Let's discuss them. Signs that your loved one flew into childhood trauma: you are accused of not caring enough for you, you are categorically informed that you think, what you feel, interpret the motives of your behavior in such a way that you do not recognize yourself in it! That is, you understand that you cease to exist as a real person, they do not see you, they do not hear you, all your attempts to justify yourself are unsuccessful - you become a real evil! Moreover, this happens for you absolutely unexpectedly, and all your intentions to settle the conflict are broken against the reinforced concrete walls of that subjective reality, which was built by the consciousness of your loved one, who was captured by the traumatic memories of his childhood experience. Here, in his reality, you can be assigned the role of anyone from his past experience, but as a rule, more often the role of a mother or father! Everything! You are under a powerful energetically charged projection! And no matter what you do, you will not be able to get out of the burden of projections until the opposite side admits the thought that everything may not be the way it sees at this moment and does not doubt the fairness of its judgments about you! I agree that such a maneuver is not for everyone who experiences the pain of an injury. Or rather, only a few can do it! But if you don't hit yours, then the chances are doubled that the other side is aware of their borderline state! If you fell into your own injury from the attack of a person in trauma (and he becomes extremely aggressive and sometimes cruel there), then my condolences to you! This is an extremely difficult situation!

So, what to do when you hear delirium about you, your thoughts, feelings and motives for actions, your intonation, look, voice, facial expression! The first is to tell yourself stop! Do not make excuses, do not argue, do not argue, but simply tell a loved one! "You now see everything through the prism of your pain and I do not recognize myself in the way you describe me now!" pain and I regret that my words unwittingly exposed your trauma and pain! I understand and sympathize! I am near! I do not leave you! When you are ready to accept support from me, come, I am in the next room! " It is better, after all, to leave a loved one for a while, to let him experience the affect!
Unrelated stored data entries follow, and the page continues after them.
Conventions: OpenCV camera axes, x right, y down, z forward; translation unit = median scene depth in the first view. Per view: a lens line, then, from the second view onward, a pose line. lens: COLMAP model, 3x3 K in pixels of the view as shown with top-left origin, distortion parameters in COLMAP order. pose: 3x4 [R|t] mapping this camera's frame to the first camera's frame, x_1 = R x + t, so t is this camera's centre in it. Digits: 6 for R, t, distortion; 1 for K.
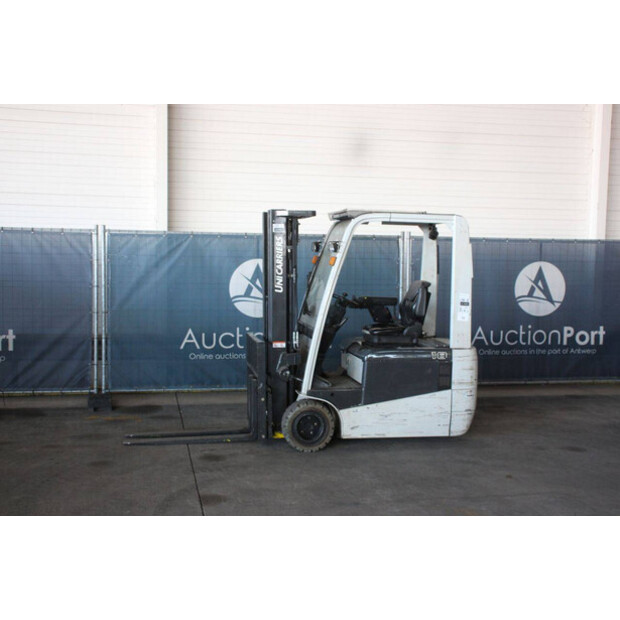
lens RADIAL K [[817.7, 0, 314.0], [0, 817.7, 308.6], [0, 0, 1]] dist [0.037953, 0.041672]
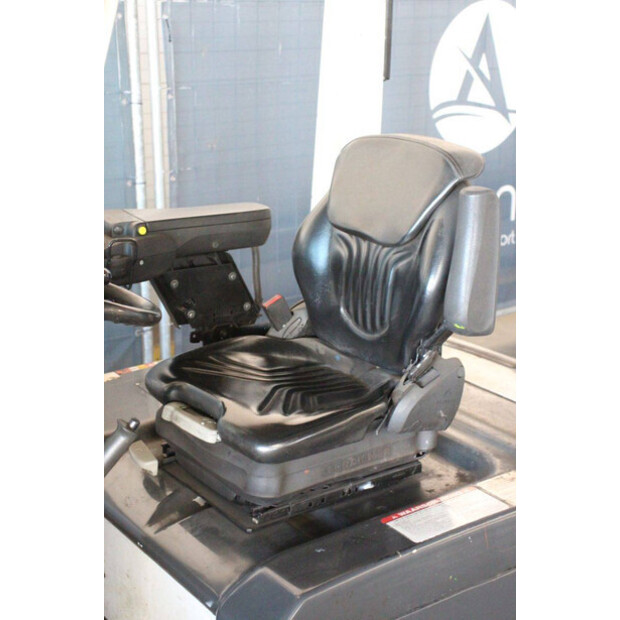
lens RADIAL K [[1084.3, 0, 310.0], [0, 1084.3, 310.0], [0, 0, 1]] dist [0.216293, 0.051368]
pose [[0.901320, -0.130853, 0.412917, -0.014752], [0.028580, 0.969166, 0.244745, -0.063517], [-0.432211, -0.208792, 0.877268, 0.788691]]
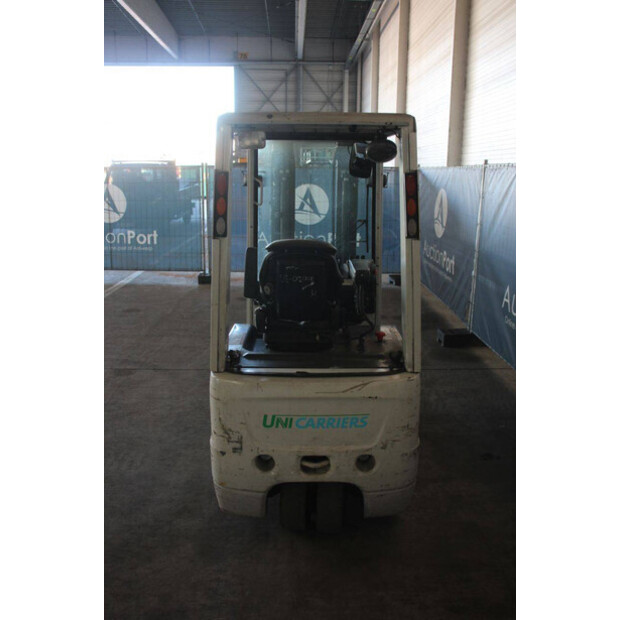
lens RADIAL K [[567.6, 0, 331.9], [0, 567.6, 303.4], [0, 0, 1]] dist [-0.153435, 0.112305]
pose [[-0.157155, 0.203677, -0.966343, 0.521321], [-0.092545, 0.971158, 0.219742, -0.081287], [0.983228, 0.123964, -0.133773, 1.119623]]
This is in case you are accused of insufficient love and attention! If at the same time you are attacked, which is much worse than in a situation where you are simply rejected with your help and accused, then in the second case you need to be able to stop the attack. The STOP rule often doesn't work! And here it is also recommended to interrupt the contact!

The second situation is a hundred times more difficult, since a person, having fallen into his own trauma, can reach the point of violence against you, both psychological and physical! Do not tolerate it! If you cannot stop and your boundaries are regularly violated, be tough about the passage of family and individual (both partners) psychotherapy. Actually, it is shown in the first case, but the second is more critical, when a person, falling into his trauma, becomes a psychological rapist in the family. If you refuse this path, raise the issue of ending the relationship or endure violence your whole life and show your children an example of how they can then build their own relationships! The choice is yours! And further! If only one partner goes to psychotherapy, then the likelihood of divorce increases tenfold compared to the situation when both do not go to a psychologist or when both go to psychotherapy! The second option helps to maintain a family and a healthy psyche for children growing up in this family.

Have you noticed that your partner accuses you of not caring enough, or is interpreting your actions completely wrong?